И, увидев на пороге оборотня со стопкой утренних газет в руках, я понял: кажется, нам предстоит информационная война.
Я бегло просмотрел публикации в газетах. Под раздачу попала Марджана Лофф, которую обвиняли во всех грехах. В том числе ей вменяли оргию с тремя иностранными студентами. Имён не упоминали — до поры. Но я ни секунды не сомневался, что подразумеваемся мы с побратимами.
Какая у нас, оказывается, насыщенная личная жизнь.
В целом, статьи были подчёркнуто политическими. Там было много мыслей о том, что фоморам нельзя занимать общественные должности, о том, что “Тавельни для людей”, мелькала критика политики премьера. Открытых инсинуаций против Драконьей Империи не было, но сам тон статей не оставлял простора для фантазии: нелюдям не рады в стране людей.
И Марджана Лофф, как чуть ли не единственная фомора в Тавельни, состоящая на официальной должности, стала отличной мишенью для дискредитации. Как сказала бы сестрёнка, ничего нового под этим солнцем.

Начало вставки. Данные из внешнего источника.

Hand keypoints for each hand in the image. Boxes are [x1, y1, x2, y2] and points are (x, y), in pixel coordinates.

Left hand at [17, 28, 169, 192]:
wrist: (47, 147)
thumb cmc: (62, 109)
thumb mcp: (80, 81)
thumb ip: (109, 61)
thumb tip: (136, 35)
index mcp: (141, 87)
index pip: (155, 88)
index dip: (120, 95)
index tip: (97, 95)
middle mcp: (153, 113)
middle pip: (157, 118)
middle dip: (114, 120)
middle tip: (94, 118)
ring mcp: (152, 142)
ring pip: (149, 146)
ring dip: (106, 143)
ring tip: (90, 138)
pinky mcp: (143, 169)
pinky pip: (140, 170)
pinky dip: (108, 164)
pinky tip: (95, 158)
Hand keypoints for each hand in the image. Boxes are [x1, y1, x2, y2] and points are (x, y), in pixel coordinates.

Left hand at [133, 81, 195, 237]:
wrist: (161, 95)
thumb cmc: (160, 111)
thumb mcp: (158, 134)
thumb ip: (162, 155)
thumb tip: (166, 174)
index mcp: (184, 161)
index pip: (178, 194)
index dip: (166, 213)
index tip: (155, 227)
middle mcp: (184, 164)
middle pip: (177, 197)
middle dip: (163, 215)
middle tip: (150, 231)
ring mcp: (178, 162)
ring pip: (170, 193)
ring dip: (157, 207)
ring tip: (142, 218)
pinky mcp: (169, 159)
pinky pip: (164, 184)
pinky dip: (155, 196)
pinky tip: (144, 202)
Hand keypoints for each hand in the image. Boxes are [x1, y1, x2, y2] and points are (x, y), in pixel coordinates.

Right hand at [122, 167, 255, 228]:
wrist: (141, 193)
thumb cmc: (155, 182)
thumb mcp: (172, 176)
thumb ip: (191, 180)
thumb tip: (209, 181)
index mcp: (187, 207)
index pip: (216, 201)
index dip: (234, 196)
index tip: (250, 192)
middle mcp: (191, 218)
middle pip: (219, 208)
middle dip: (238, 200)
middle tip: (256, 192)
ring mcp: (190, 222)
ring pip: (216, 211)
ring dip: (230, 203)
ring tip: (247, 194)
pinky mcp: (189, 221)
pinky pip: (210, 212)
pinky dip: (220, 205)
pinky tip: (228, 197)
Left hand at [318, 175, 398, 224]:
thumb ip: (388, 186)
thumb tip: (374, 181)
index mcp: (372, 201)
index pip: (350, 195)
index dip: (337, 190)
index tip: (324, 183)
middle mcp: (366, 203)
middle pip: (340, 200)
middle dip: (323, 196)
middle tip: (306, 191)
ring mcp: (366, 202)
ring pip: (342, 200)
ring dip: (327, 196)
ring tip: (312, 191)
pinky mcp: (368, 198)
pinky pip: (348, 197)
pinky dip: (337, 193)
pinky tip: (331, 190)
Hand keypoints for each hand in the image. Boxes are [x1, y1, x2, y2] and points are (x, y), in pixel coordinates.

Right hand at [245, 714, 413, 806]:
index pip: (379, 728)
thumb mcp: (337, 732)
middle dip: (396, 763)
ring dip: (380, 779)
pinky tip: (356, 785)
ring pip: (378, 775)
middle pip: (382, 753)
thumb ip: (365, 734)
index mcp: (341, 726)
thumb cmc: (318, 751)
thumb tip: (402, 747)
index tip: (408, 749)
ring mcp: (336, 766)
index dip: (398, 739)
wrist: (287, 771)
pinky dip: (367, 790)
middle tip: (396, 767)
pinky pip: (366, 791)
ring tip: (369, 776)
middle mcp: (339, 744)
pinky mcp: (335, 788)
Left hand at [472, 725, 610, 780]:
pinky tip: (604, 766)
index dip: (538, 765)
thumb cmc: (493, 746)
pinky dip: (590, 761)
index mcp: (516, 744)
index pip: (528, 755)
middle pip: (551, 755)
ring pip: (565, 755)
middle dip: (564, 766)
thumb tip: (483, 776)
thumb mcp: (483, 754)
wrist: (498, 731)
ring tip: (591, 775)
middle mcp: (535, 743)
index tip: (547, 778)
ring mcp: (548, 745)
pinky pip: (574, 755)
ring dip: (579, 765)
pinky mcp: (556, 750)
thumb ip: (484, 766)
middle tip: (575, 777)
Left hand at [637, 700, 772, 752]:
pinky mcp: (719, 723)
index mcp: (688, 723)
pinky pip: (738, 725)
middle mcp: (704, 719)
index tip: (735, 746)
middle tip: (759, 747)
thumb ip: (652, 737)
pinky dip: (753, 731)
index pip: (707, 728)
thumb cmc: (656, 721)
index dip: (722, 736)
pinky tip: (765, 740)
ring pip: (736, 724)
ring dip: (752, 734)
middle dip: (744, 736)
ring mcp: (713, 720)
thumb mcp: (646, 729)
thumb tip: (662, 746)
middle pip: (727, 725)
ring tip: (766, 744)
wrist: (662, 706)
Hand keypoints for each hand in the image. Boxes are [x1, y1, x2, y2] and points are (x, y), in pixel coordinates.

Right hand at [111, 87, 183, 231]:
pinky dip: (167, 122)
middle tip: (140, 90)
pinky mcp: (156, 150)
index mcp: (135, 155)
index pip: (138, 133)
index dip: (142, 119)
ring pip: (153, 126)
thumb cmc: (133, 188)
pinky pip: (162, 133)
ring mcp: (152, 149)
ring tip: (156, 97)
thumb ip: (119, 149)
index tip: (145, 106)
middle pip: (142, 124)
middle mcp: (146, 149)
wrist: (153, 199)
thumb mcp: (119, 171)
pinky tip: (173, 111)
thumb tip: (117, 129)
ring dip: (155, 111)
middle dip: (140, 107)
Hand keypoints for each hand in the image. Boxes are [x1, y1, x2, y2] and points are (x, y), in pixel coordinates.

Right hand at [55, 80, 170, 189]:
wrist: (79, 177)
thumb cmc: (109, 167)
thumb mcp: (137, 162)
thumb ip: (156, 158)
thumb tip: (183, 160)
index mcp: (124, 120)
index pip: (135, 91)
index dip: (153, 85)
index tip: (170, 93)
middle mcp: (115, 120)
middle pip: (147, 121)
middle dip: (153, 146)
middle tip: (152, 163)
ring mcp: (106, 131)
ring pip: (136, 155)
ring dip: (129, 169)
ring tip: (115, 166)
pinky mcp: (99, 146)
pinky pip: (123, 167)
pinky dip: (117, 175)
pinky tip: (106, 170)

— Ты это видел?! — Дин возник на пороге комнаты, и глаза его напоминали озёра ртути.
Хоть бы не сорвался.
— Видел, — ответил я холодно. — И собираюсь разобраться с этим.
— Как? — тряхнул головой Дин. — Мы в Вел-Лерии. Это не наша территория.
Я жёстко улыбнулся.
— Ничего. Местный премьер, как ты заметил, кое-что задолжал лично мне… Я собираюсь затребовать долг назад.
Дин нахмурился.
— У твоей семьи могут быть на этот счёт свои планы.

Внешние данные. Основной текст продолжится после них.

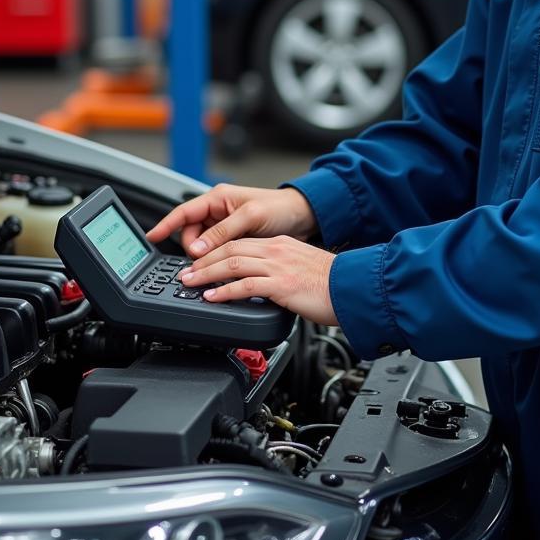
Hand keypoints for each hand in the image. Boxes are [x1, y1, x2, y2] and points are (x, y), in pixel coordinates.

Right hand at [146, 184, 318, 257]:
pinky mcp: (234, 239)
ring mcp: (226, 226)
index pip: (183, 212)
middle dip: (193, 247)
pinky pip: (216, 251)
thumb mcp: (251, 217)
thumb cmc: (280, 208)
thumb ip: (223, 231)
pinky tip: (222, 266)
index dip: (166, 224)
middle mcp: (218, 211)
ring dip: (206, 255)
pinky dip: (216, 259)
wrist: (303, 217)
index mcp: (218, 198)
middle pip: (190, 233)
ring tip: (217, 263)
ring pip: (202, 245)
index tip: (152, 237)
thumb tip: (198, 248)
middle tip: (202, 260)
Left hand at [180, 236, 338, 325]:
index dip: (216, 251)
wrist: (353, 288)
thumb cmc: (333, 284)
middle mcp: (277, 251)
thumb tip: (264, 285)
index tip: (201, 262)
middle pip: (231, 249)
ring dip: (207, 273)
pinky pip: (246, 285)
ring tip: (191, 282)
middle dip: (204, 260)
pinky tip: (213, 297)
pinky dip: (225, 291)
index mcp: (281, 245)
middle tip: (186, 271)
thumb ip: (281, 272)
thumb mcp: (302, 269)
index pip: (240, 242)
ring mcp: (279, 266)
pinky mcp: (281, 284)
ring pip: (233, 263)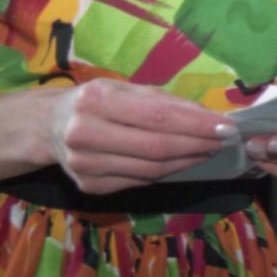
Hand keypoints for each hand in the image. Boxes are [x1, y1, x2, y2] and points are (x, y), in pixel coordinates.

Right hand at [46, 80, 238, 193]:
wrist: (50, 126)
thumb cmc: (96, 100)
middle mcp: (86, 133)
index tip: (226, 127)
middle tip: (224, 141)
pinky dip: (166, 172)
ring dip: (187, 161)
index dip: (196, 125)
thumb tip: (207, 117)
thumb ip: (163, 101)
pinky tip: (182, 162)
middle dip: (197, 145)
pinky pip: (139, 181)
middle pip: (156, 147)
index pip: (158, 118)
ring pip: (151, 169)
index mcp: (96, 100)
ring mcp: (85, 165)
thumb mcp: (124, 88)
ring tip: (208, 151)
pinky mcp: (89, 187)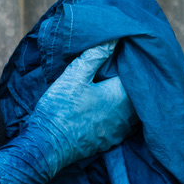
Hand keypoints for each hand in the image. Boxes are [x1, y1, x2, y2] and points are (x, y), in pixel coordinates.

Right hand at [24, 42, 136, 182]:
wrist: (47, 145)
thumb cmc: (60, 108)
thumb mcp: (75, 75)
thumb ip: (96, 55)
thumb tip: (115, 38)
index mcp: (121, 96)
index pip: (136, 74)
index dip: (130, 63)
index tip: (123, 54)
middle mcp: (127, 116)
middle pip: (136, 94)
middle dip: (130, 82)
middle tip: (118, 69)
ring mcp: (120, 131)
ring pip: (131, 111)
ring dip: (125, 100)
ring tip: (113, 87)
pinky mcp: (111, 142)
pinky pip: (122, 124)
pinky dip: (119, 115)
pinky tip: (106, 109)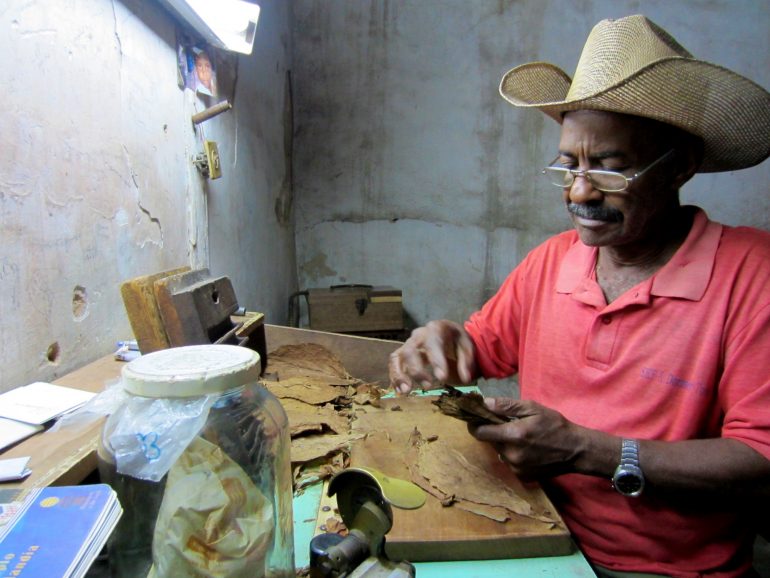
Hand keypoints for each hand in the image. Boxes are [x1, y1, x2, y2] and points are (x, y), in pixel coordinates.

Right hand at [388, 320, 476, 394]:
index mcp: (436, 329)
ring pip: (397, 357)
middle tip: (428, 386)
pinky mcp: (403, 354)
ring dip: (399, 375)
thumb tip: (465, 378)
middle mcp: (418, 335)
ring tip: (406, 391)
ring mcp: (408, 344)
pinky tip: (400, 391)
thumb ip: (466, 361)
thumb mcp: (467, 346)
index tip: (442, 377)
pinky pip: (394, 364)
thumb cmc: (457, 341)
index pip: (433, 342)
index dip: (436, 360)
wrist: (449, 336)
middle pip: (410, 350)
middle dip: (417, 370)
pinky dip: (394, 377)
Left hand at [469, 397, 586, 479]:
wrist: (575, 450)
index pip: (479, 432)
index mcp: (513, 435)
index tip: (477, 417)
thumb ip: (506, 405)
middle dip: (493, 431)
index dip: (474, 424)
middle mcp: (511, 455)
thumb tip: (484, 402)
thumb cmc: (555, 425)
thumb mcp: (533, 408)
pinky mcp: (522, 476)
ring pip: (499, 451)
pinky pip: (508, 461)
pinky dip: (512, 454)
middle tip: (506, 424)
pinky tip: (527, 449)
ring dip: (504, 443)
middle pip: (489, 441)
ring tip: (521, 436)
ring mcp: (516, 468)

Я внимательно посмотрел на своего побратима и в который раз подумал: насколько же мне повезло с теми, кто будет прикрывать мне спину.
Он влюблён в Марджану Лофф. Зная Дина, я бы сказал, что без памяти влюблён. Но он всё равно просчитывает, как попытки ей помочь отразятся на мне.
Такие вещи нужно уметь ценить.
— Скорее всего, моя семья будет недовольна, — сказал я. — Но Гохорды нанесли оскорбление мне лично. Я в любом случае хотел поболтать с тавельнским премьером об этом и стребовать что-то для себя; и, раз уж появился такой чудный повод, то почему бы и не да?
Дин внимательно посмотрел на меня.
— Спасибо, — сказал он.
Ну нет, так мы утонем в соплях.
— Спасибо? — фыркнул я. — Ты думаешь, я это для тебя делаю? Жди! Я, может, хочу Марджану у тебя увести. А то ты сильно счастливый ходишь. Бесишь!